Look Familiar? (Source: SQM Group Inc.)
Mathematically, the consultants are correct. The challenge is that you can’t snap your fingers and close the performance gap. Even well-run companies have significant gaps between bottom and top quartiles. Think about how useless you were during the first few months of your job.
When I worked for GE, we had a massive enterprise program dedicated to stamping out variability. People look at me funny when I say I was a “Six Sigma Master Black Belt.” I’m convinced GE used those titles to make it difficult for us to leave.
At its core, Six Sigma is statistical analysis applied to business. The goal is to reduce variability as defined through the eyes of the customer. But why care so much about variability?
Averages don’t matter if you’re on the long tail
Think about your last horrible customer service experience. Did you wait too long on hold? Were you routed to the wrong agent? Was the person on the other end of the line unable to solve your problem?
Hundreds of things can go wrong during a service experience. A company can solve 99 percent of problems during the first call, but you don’t care if you’re in the 1 percent. More importantly, you don’t care if you’re in the 99 percent a dozen times in a row but slip into the 1 percent just once.

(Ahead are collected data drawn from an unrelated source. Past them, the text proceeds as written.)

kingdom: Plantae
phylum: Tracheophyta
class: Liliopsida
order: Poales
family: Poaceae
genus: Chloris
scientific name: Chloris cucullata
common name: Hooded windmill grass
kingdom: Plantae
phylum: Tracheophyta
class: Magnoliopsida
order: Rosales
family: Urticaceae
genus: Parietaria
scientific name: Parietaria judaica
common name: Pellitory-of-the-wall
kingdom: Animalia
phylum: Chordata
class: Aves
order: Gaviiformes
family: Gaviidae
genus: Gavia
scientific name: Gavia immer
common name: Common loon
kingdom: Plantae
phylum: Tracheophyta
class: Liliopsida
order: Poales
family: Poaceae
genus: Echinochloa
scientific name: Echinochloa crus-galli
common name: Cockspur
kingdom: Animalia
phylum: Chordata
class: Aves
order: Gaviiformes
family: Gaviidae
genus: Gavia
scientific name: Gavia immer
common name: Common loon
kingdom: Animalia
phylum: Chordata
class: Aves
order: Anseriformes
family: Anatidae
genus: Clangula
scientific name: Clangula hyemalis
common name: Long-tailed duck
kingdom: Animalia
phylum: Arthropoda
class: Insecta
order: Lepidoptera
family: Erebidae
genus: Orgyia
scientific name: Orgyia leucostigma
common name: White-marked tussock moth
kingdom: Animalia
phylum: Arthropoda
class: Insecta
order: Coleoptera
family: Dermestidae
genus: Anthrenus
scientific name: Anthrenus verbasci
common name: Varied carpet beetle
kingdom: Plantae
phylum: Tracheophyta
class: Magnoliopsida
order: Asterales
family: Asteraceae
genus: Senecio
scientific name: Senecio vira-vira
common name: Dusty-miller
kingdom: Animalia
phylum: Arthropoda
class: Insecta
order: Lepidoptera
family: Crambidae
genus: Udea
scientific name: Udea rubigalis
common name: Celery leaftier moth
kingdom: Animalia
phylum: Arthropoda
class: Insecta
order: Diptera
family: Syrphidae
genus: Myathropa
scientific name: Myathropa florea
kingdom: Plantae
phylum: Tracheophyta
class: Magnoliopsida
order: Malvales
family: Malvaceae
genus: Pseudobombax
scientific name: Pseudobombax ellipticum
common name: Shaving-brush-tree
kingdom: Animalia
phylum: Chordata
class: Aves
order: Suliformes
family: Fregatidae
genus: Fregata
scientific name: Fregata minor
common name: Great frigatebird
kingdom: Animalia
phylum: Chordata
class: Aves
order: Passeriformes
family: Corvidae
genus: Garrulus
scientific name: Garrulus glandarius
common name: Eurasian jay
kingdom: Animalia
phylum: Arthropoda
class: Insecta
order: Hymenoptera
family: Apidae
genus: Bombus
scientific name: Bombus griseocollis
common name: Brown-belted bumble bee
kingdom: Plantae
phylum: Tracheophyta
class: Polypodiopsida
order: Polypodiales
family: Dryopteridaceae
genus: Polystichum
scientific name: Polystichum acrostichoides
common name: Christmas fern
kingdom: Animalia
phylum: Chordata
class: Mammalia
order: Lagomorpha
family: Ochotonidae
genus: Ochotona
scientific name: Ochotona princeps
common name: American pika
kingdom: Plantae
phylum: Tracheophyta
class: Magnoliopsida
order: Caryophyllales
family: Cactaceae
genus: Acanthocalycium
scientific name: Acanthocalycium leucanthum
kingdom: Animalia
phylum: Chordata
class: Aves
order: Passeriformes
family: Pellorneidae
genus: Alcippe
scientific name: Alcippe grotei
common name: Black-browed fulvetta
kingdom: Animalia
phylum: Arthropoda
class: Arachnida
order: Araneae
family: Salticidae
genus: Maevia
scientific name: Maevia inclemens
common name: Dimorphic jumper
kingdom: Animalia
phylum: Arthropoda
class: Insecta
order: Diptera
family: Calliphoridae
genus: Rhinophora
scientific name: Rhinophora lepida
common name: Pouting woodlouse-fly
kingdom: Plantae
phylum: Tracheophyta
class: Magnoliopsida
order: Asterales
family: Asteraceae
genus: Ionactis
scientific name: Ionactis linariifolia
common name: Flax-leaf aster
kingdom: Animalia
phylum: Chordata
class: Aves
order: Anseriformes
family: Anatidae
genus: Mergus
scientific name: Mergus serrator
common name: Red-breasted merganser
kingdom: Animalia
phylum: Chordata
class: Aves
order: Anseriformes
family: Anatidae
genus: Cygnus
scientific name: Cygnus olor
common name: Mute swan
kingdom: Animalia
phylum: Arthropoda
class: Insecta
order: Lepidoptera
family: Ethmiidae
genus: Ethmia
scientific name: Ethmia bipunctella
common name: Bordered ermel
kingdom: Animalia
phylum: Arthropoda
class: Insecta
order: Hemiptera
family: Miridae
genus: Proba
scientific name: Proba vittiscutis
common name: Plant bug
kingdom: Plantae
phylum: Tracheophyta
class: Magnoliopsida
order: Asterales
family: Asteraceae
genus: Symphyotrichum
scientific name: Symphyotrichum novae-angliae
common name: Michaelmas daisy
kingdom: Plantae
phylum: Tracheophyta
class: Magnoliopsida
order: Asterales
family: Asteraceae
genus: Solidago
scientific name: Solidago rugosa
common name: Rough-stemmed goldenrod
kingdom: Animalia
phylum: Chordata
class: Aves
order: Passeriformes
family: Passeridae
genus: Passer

Standard deviations, not just averages, shape service experiences. And what’s the most significant source of variability? The performance gap between your best and worst employees.
Since leaving GE, I can’t remember seeing a standard deviation metric on an executive dashboard. If you want to know why service interactions are annoying, it’s often because companies aren’t measuring what you care about.
Fortunately, early research shows AI is exceptional at reducing variability in human performance. For example, Boston Consulting Group (BCG) found that high-skilled consultants using AI performed 17% better on tasks. More impressively, low-skilled consultants improved 43%, nearly matching the high-skilled group.
BCG Study Results (Source: https://papers.ssrn.com/sol3/papers.cfm?abstract_id=4573321)
I’ve written about this phenomenon from an education perspective and won’t rehash the details here. The point is that variability matters, and AI is exceptional at reducing variability between humans. If you’re looking for AI use cases, don’t simply focus on the averages.
In Plain Sight
Business fundamentals change less from year to year than most leaders realize. If you want free advice from a former consultant, stop chasing shiny objects. If you’re unclear about how you make money and what you can do to make more, AI isn’t going to help you.
AI is cheap, skilled, cognitive labor. The price point is the main difference between AI and what you have today. If I gave you 500 bright interns, would you know what to do with them? Solve that problem, and adopting AI will be far easier.